• Study text:

>>>

Enterprise example: Streaming analytics for a retail platform

  • Problem: A large retailer needs near-real-time analytics of purchases and browsing behavior, plus multiple downstream consumers (fraud, recommendations, BI dashboards). They want reliability, replay within a limited window, and strong IAM separation between teams.
  • Proposed architecture:
  • Microservices publish events to domain topics (orders-events, clickstream-events)
  • Subscription filtering routes subsets (e.g., only purchases) to a Dataflow pipeline
  • Dataflow validates schemas, enriches events, writes to BigQuery
  • Separate subscriptions feed fraud detection services and operational monitoring
  • Dead-letter topics capture poison messages; remediation pipeline stores failed payloads to Cloud Storage with incident tickets
  • Why Pub/Sub was chosen:
  • Managed ingestion and fan-out at scale
  • Tight Google Cloud integration (Dataflow + BigQuery)
  • Independent subscriptions per team with IAM boundaries
  • DLQs and retention for operational safety
  • Expected outcomes:
  • Reduced coupling and faster onboarding of new consumers
  • Near-real-time dashboards in BigQuery
  • Improved reliability under traffic spikes
  • Clear operational model for failures (DLQ + alerts)

<<<

• What is required: Can you give the streaming analytics text again, word for word and in full?

• Given information:

>>>

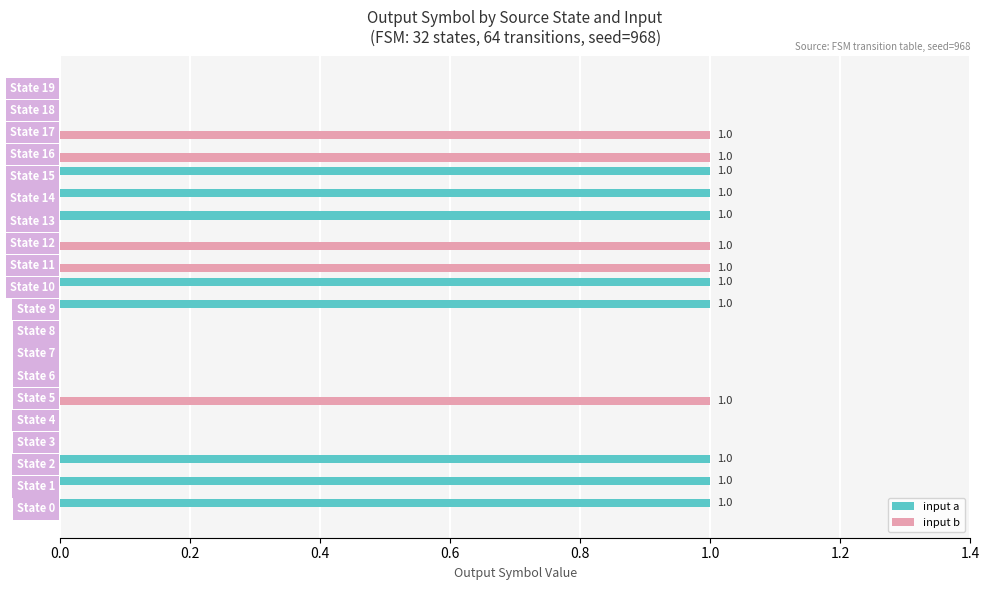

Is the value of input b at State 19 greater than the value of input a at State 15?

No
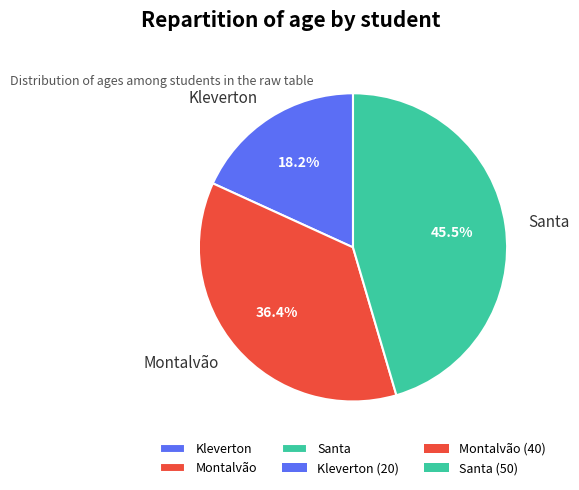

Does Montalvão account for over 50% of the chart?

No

<<<
>>>

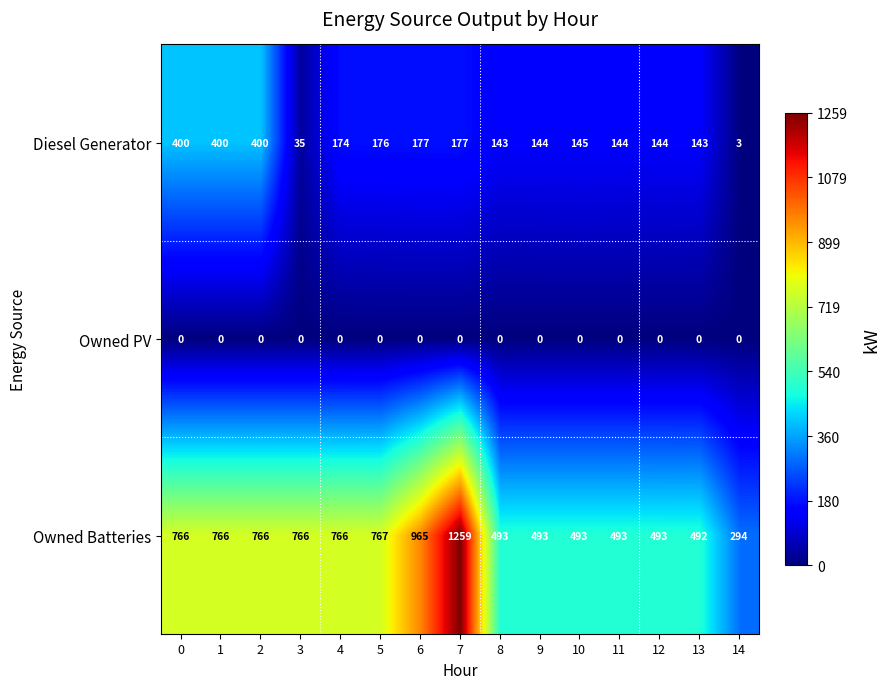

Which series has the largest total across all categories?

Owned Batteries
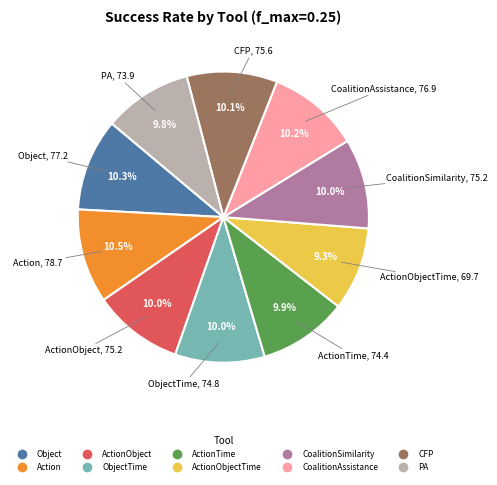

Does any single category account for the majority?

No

<<<

• Task answer:
Enterprise example: Streaming analytics for a retail platform

  • Problem: A large retailer needs near-real-time analytics of purchases and browsing behavior, plus multiple downstream consumers (fraud, recommendations, BI dashboards). They want reliability, replay within a limited window, and strong IAM separation between teams.
  • Proposed architecture:
  • Microservices publish events to domain topics (orders-events, clickstream-events)
  • Subscription filtering routes subsets (e.g., only purchases) to a Dataflow pipeline
  • Dataflow validates schemas, enriches events, writes to BigQuery
  • Separate subscriptions feed fraud detection services and operational monitoring
  • Dead-letter topics capture poison messages; remediation pipeline stores failed payloads to Cloud Storage with incident tickets
  • Why Pub/Sub was chosen:
  • Managed ingestion and fan-out at scale
  • Tight Google Cloud integration (Dataflow + BigQuery)
  • Independent subscriptions per team with IAM boundaries
  • DLQs and retention for operational safety
  • Expected outcomes:
  • Reduced coupling and faster onboarding of new consumers
  • Near-real-time dashboards in BigQuery
  • Improved reliability under traffic spikes
  • Clear operational model for failures (DLQ + alerts)